4. Challenges in gene therapy include ensuring the long-term expression of the therapeutic gene, avoiding immune responses, and targeting the right cells without affecting others.
5. Regulatory agencies are closely monitoring gene therapy treatments due to ethical concerns and the potential for unintended consequences on human genetics.

Review Questions

• How does gene therapy specifically address single-gene disorders compared to multifactorial conditions?
  • Gene therapy directly targets single-gene disorders by correcting or replacing the faulty gene responsible for the disease. For example, in conditions like hemophilia, where one gene mutation leads to a lack of clotting factors, introducing a functional copy of that gene can potentially restore normal function. In contrast, multifactorial conditions involve multiple genes interacting with environmental factors, making gene therapy more complex as it may require targeting several genes simultaneously or addressing broader pathways rather than a single faulty gene.
• Discuss the role of vectors in gene therapy and how they impact the effectiveness of treatment.
  • Vectors are essential in gene therapy as they serve as delivery systems to transport therapeutic genes into target cells. Commonly used vectors include modified viruses that have been engineered to be safe for human use. The effectiveness of gene therapy largely depends on the vector's ability to efficiently deliver the gene to the right cells, express it properly, and ensure minimal immune response. The choice of vector can greatly influence treatment outcomes, making research into developing more effective and safer vectors a priority in this field.

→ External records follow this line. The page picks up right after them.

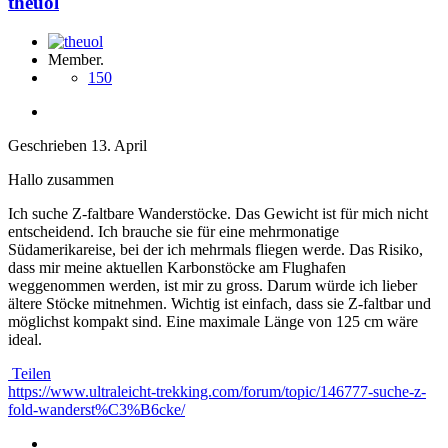
theuol
Member.
150
Geschrieben
13. April
Hallo zusammen
Ich suche Z-faltbare Wanderstöcke. Das Gewicht ist für mich nicht
entscheidend. Ich brauche sie für eine mehrmonatige
Südamerikareise, bei der ich mehrmals fliegen werde. Das Risiko,
dass mir meine aktuellen Karbonstöcke am Flughafen
weggenommen werden, ist mir zu gross. Darum würde ich lieber
ältere Stöcke mitnehmen. Wichtig ist einfach, dass sie Z-faltbar und
möglichst kompakt sind. Eine maximale Länge von 125 cm wäre
ideal.
Teilen
https://www.ultraleicht-trekking.com/forum/topic/146777-suche-z-
fold-wanderst%C3%B6cke/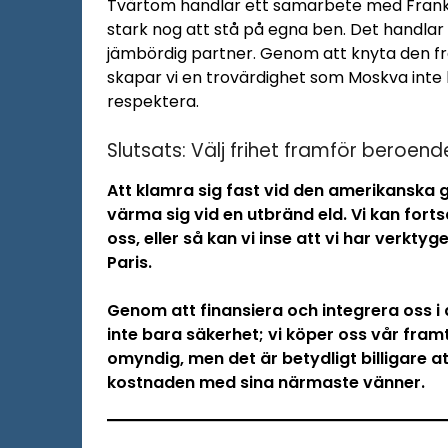
Tvärtom handlar ett samarbete med Frank
stark nog att stå på egna ben. Det handlar 
jämbördig partner. Genom att knyta den fr
skapar vi en trovärdighet som Moskva inte
respektera.
Slutsats: Välj frihet framför beroend
Att klamra sig fast vid den amerikanska g
värma sig vid en utbränd eld. Vi kan fort
oss, eller så kan vi inse att vi har verkty
Paris.
Genom att finansiera och integrera oss i
inte bara säkerhet; vi köper oss vår framt
omyndig, men det är betydligt billigare 
kostnaden med sina närmaste vänner.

• Evaluate the ethical considerations surrounding gene therapy and its implications for future medical practices.
  • The ethical considerations surrounding gene therapy are significant due to its potential to alter human genetics and impact future generations. Issues such as consent, equity of access to treatments, and the possibility of creating 'designer babies' raise important moral questions. Evaluating these concerns is crucial as advancements in gene therapy continue to evolve. The implications for future medical practices include establishing regulatory frameworks that balance innovation with safety and ethical responsibility, ensuring that all patients benefit equitably from these groundbreaking treatments.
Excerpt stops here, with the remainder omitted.